An actor friend of mine, the former Socialist MEP, now Lord Michael Cash, told me once how, playing Antonio and wanting to underline the character’s dislike of Shylock, he had worn gloves to shake his hand and even then, he had immediately wiped his hands to clean them of any contamination from touching a Jew. So Antonio is an odd hero: very unheroic and, all things considered, rather unpleasant. But Shakespeare puts a wonderful speech against anti-Semitism into Shylock’s mouth: “Hath not a Jew eyes? Hath not a Jew organs, dimensions, senses, affections, passions? Fed with the same food, hurt with the same weapons, subject to the same diseases, healed by the same means, warmed and cooled by the same winter and summer, as a Christian is? If you prick us, do we not bleed? If you tickle us, do we not laugh? If you poison us, do we not die? And if you wrong us, shall we not revenge?” Needless to say, Shylock seeks revenge for years of being wronged but comes off worst. Despite being told he can take his “pound of flesh” from nearest the heart, and having turned down a massive profit on the loan (it would not have done for him to come across as likeable at the end, after all, however much he had been provoked) but – and this has always seemed to me important – the lawyer representing Antonio gets his way: Shylock may take the pound of flesh (just under half a kilo, if you’re interested) but not a single drop of blood. And the lawyer who saves the day is really Portia, a woman and the sweetheart of Antonio’s friend, Bassanio, is disguise. This is further complicated by the fact that it was for Bessanio that Antonio wanted to borrow the money in the first place. So in this strange play of hidden identities, hidden treasure, games of chance, vengeance and punishment, Shakespeare strikes a crafty, albeit whispered, blow against anti-Semitism and in favour of a degree of gender equality, even if he may not have meant to.

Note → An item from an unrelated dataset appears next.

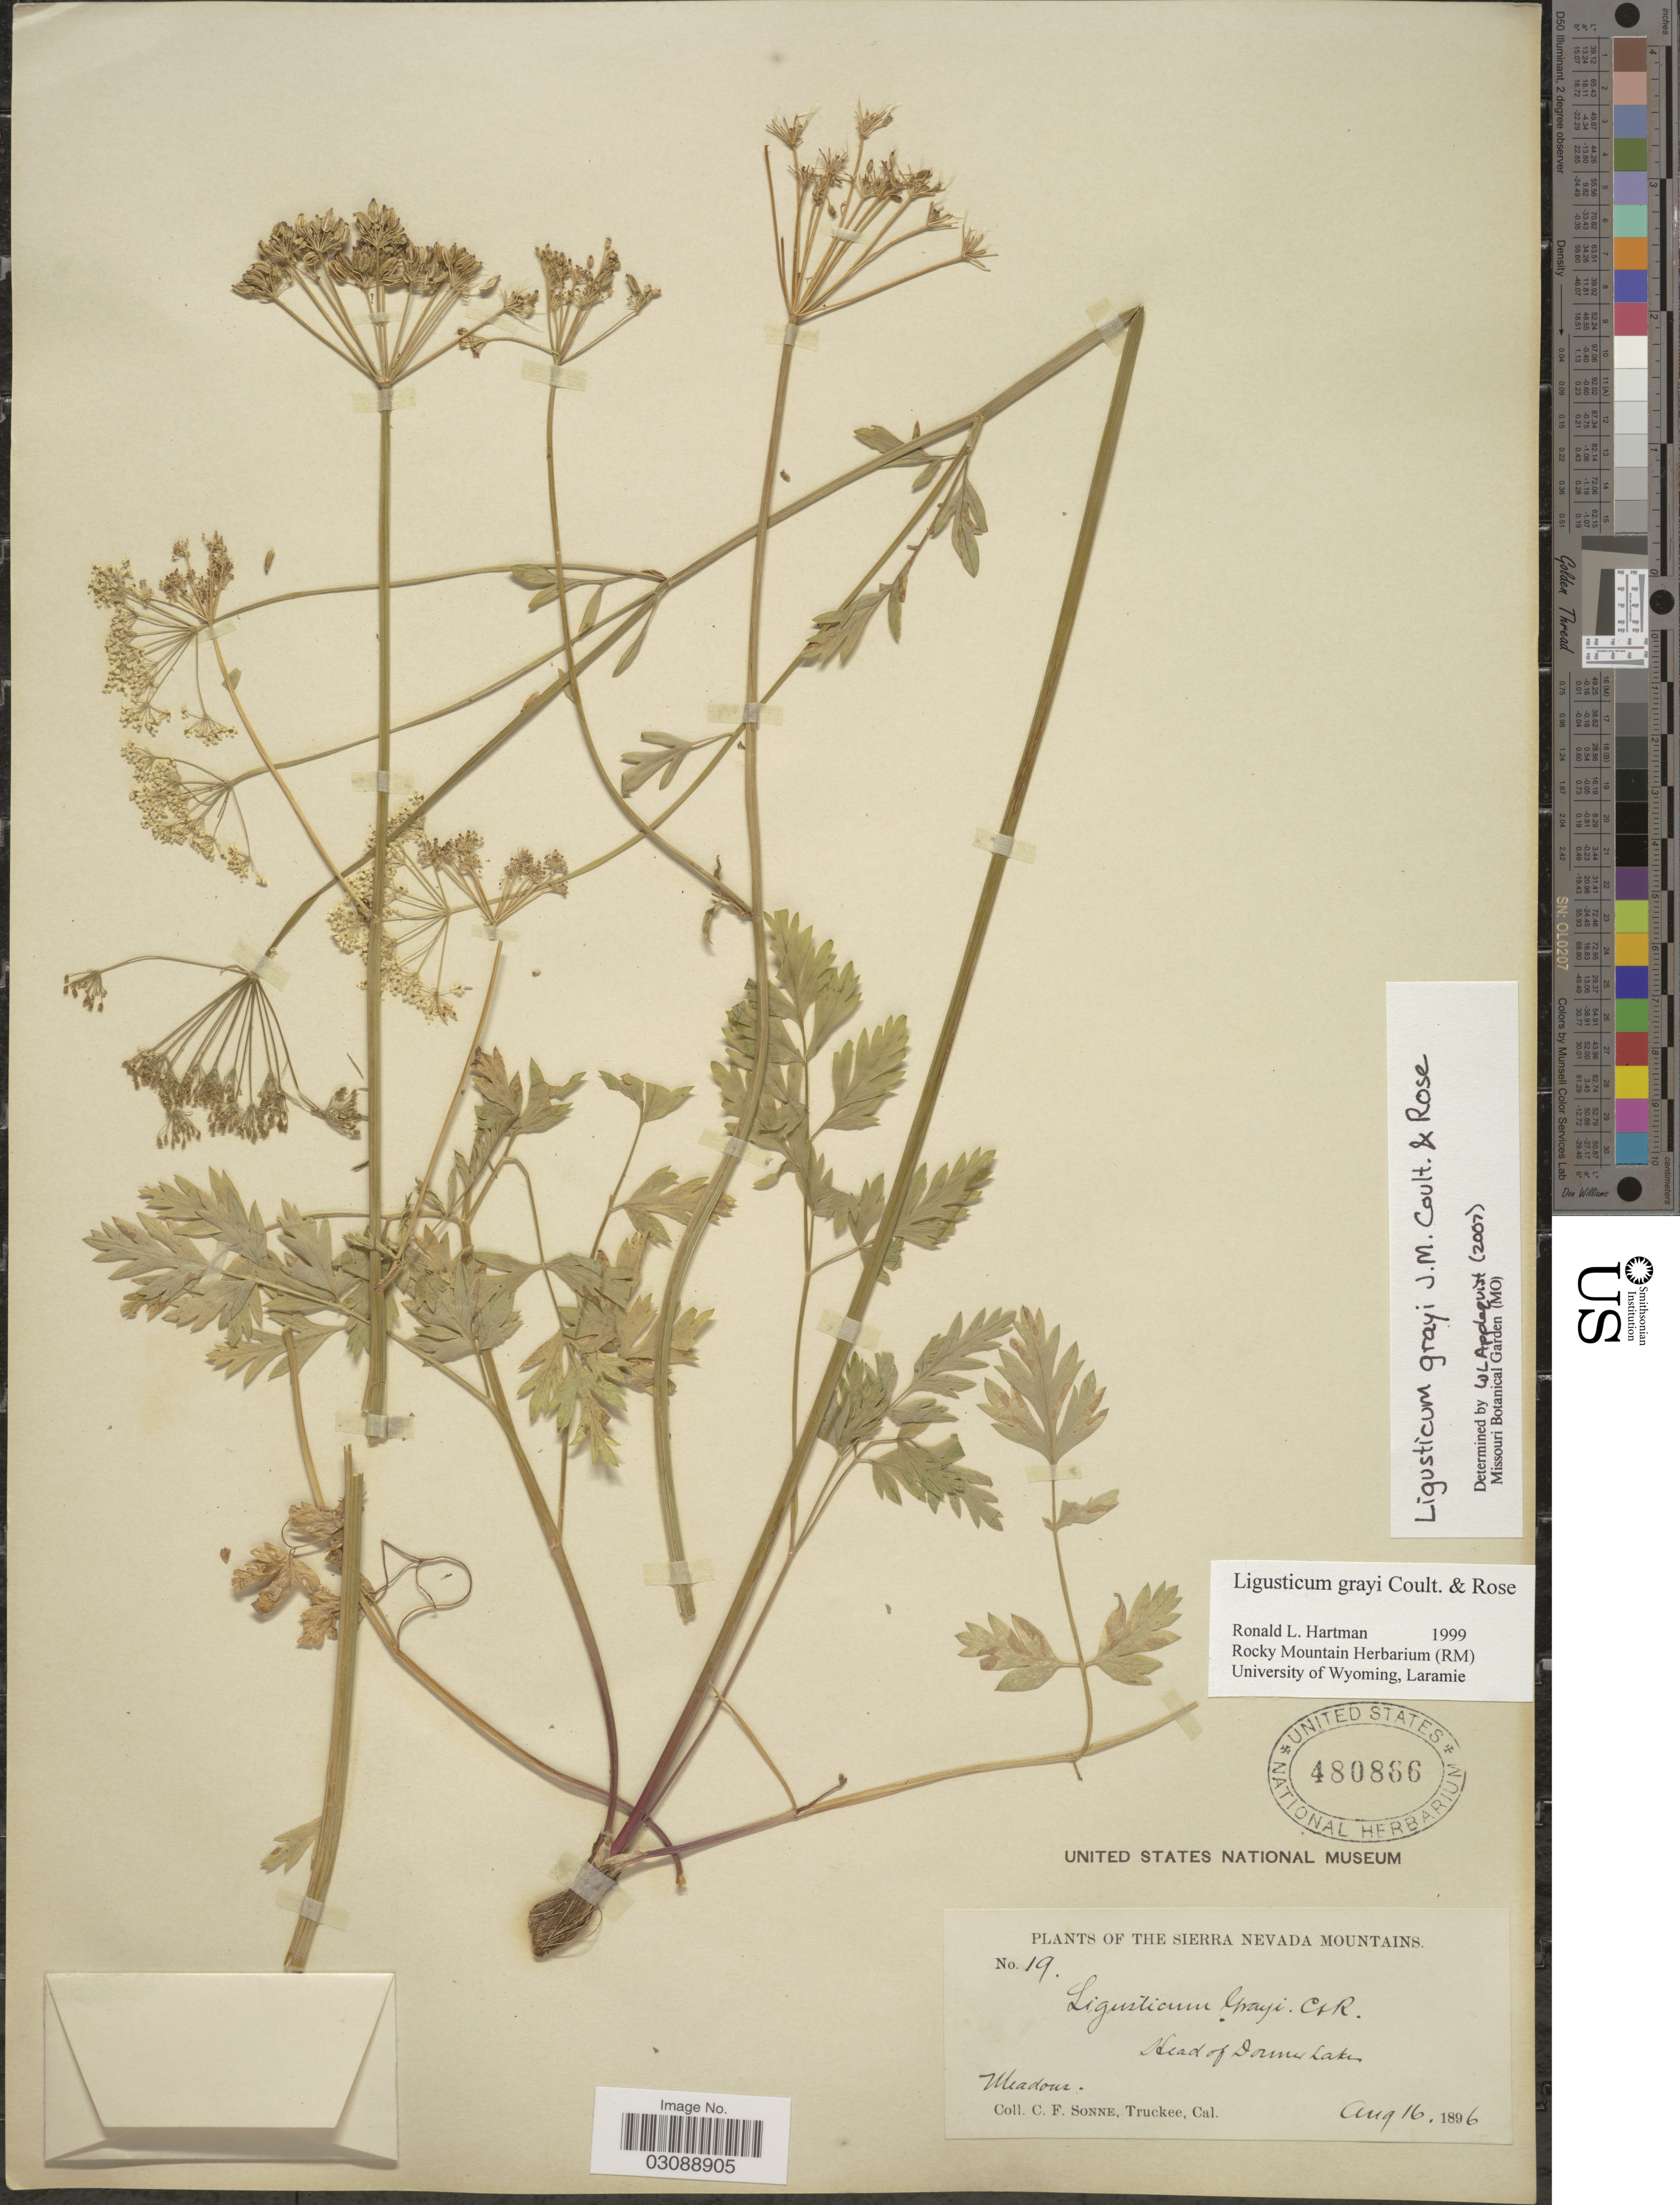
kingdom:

One problem here is that no matter how many irrefutable arguments any lawyer could produce in defence of Soros, the QAnon fraternity wouldn’t listen. They are deaf to the “other person’s” point of views, especially if that “other person” is politically left-leaning and even more so if one of them is Jewish; they can attend only to their own. QAnon post pictures of Soros with his features greatly distorted, just like the terrible anti-Semitic posters and pamphlets disseminated by Hitler’s Nazis, while reusing the long-debunked writing of the supposed ‘Elders of Zion’, which allege that the Jews are running an international cabal. It plays to the growth of anti-Semitism around the world, perhaps most especially in the United States, where interest in anti-Soros nonsense has risen alarmingly following the George Floyd protests. Floyd, you will recall, was a black hip-hop artist who was strangled to death when a white police officer knelt on his neck during his arrest. Just one of those stupid events, born of fear, race hatred and contempt for those who are ‘different’, that have made an existing situation worse. As for Soros, the far-right Breitbart news referred to him as an internationalist financier who “hates sovereignty” and meddles in “too many other peoples’ affairs”. Unlike kindly, unassuming Breitbart, one supposes. Of course, Hungarian nationalist prime minister Viktor Orbán hates Soros with a passion, running election posters with a picture of a smiling Soros and the slogan “Don’t let George Soros have the last laugh”. With so much hatred being heaped upon him, Soros, however, rich he is, would seem to have very little to laugh about.